Sensitivity analysis is planned as follows:

  1. to examine the effects of removing studies at high risk of bias from (studies with poor or unclear allocation concealment and either inadequate blinding or high/imbalanced loss to follow-up) from the analysis;

  2. to examine the effects of different intra cluster correlation values for cluster studies;

  3. to examine the risk of publication bias by excluding unpublished studies;

Acknowledgements

We would like to thank the staff at the editorial office of the Cochrane Developmental, Psychosocial and Learning Problems Group for their support in the preparation of this protocol.

Appendices

Appendix 1. MEDLINE search strategy

  1. Iron/ or Anemia, Iron-Deficiency/ or Iron, Dietary/

  2. Folic Acid/

  3. micronutrients/

  4. Dietary Supplement/

  5. iron$.tw.

  6. (folic$ or folate$ or folvite$ or folacin$ or pteroylglutamic$).tw.

  7. Trace Elements/

  8. (diet$ adj3 supplement$).tw.

  9. (micro-nutrient$ or micronutrient$ or multi-nutrient$ or multinutrient$).tw.

  10. Ferric Compounds/

  11. Ferrous Compounds/

  12. (ferrous$ or ferric$ or fe).tw.

  13. or/1-12

  14. Drug Administration Schedule/

  15. Dose-Response Relationship, Drug/

  16. Time Factors/

  17. (day or daily or week$ or biweek$ or bi-week$ or intermittent$ or alternat$).tw.

  18. or/14-17

  19. 13 and 18

  20. (iron adj3 (dose$ or dosage or administer$ or administration or frequency or regimen$)).tw.

  21. 19 or 20

  22. adult/

  23. middle aged/

  24. adolescent/

  25. (teen$ or adoles$ or pubert$ or pubescen$).tw.

  26. 22 or 23 or 24 or 25

  27. (girl$ or wom#n$ or female$).tw.

  28. female/

  29. 27 or 28

  30. 26 and 29

  31. Menstruation/

  32. (menstruat$ or menstrual$).tw.

  33. or/31-32

  34. 30 or 33

  35. randomized controlled trial.pt.

  36. controlled clinical trial.pt.

  37. randomi#ed.ab.

  38. placebo$.ab.

  39. drug therapy.fs.

  40. randomly.ab.

  41. trial.ab.

  42. groups.ab.

  43. or/35-42

  44. exp animals/ not humans.sh.

  45. 43 not 44

  46. 21 and 34 and 45

Contributions of authors

SRP drafted the background and LMD provided feedback. Both authors contributed to the methods and approved the final manuscript.

Declarations of interest

Sant-Rayn Pasricha - none known.
Luz Maria De-Regil - none known.

Disclaimer: Luz Maria De-Regil is a full-time staff member of the World Health Organization (WHO).
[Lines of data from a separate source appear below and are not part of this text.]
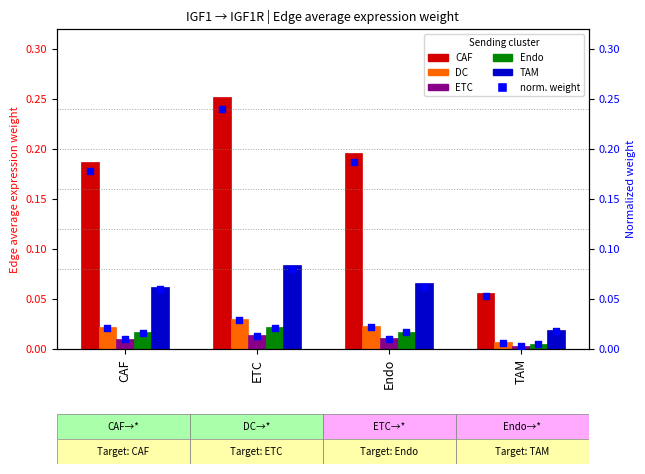

What are all the series names shown in the legend?

CAF, DC, ETC, Endo, TAM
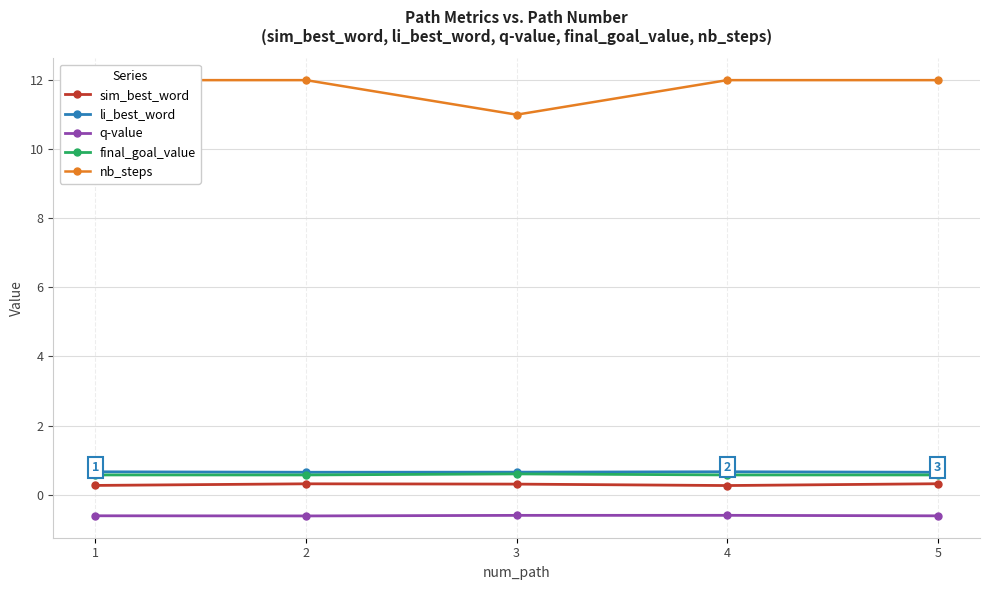

What is the total value across all series at 1?

12.9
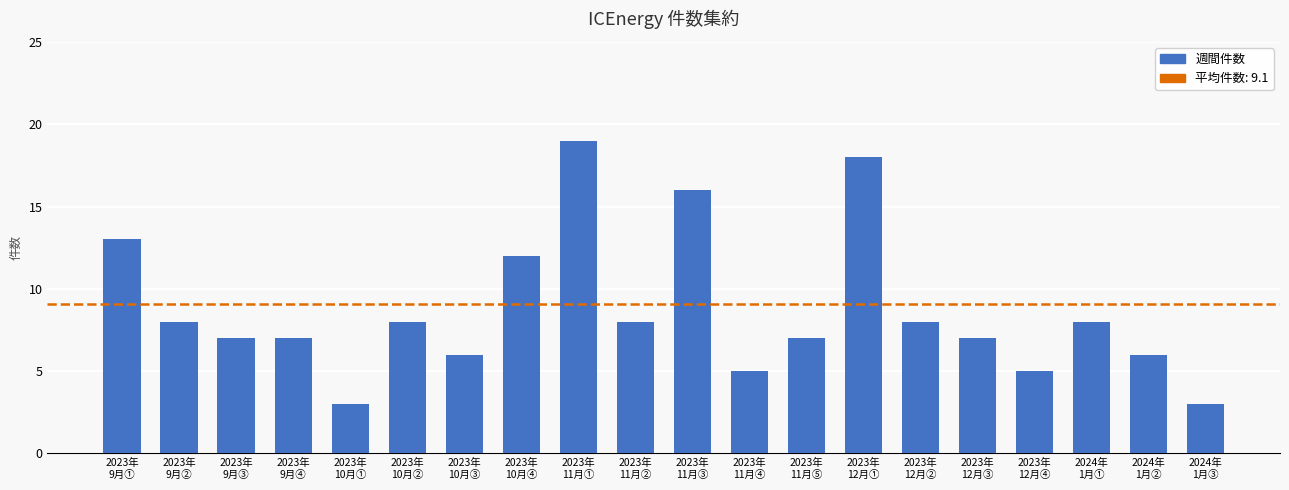

What is the difference between the second highest and second lowest values?

15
The authors alone are responsible for the views expressed in this publication and they do not necessarily represent the official position, decisions, policy or views of this organisation.

Sources of support

Internal sources

  • Evidence and Programme Guidance, Department of Nutrition for Health and Development, World Health Organization, Switzerland.

External sources

  • Dr Sant-Rayn Pasricha is supported by a Victoria Fellowship (Government of Victoria, Australia), a CRB Blackburn Travelling Scholarship (Royal Australasian College of Physicians) and a University of Melbourne Overseas Research Experience Scholarship, Australia.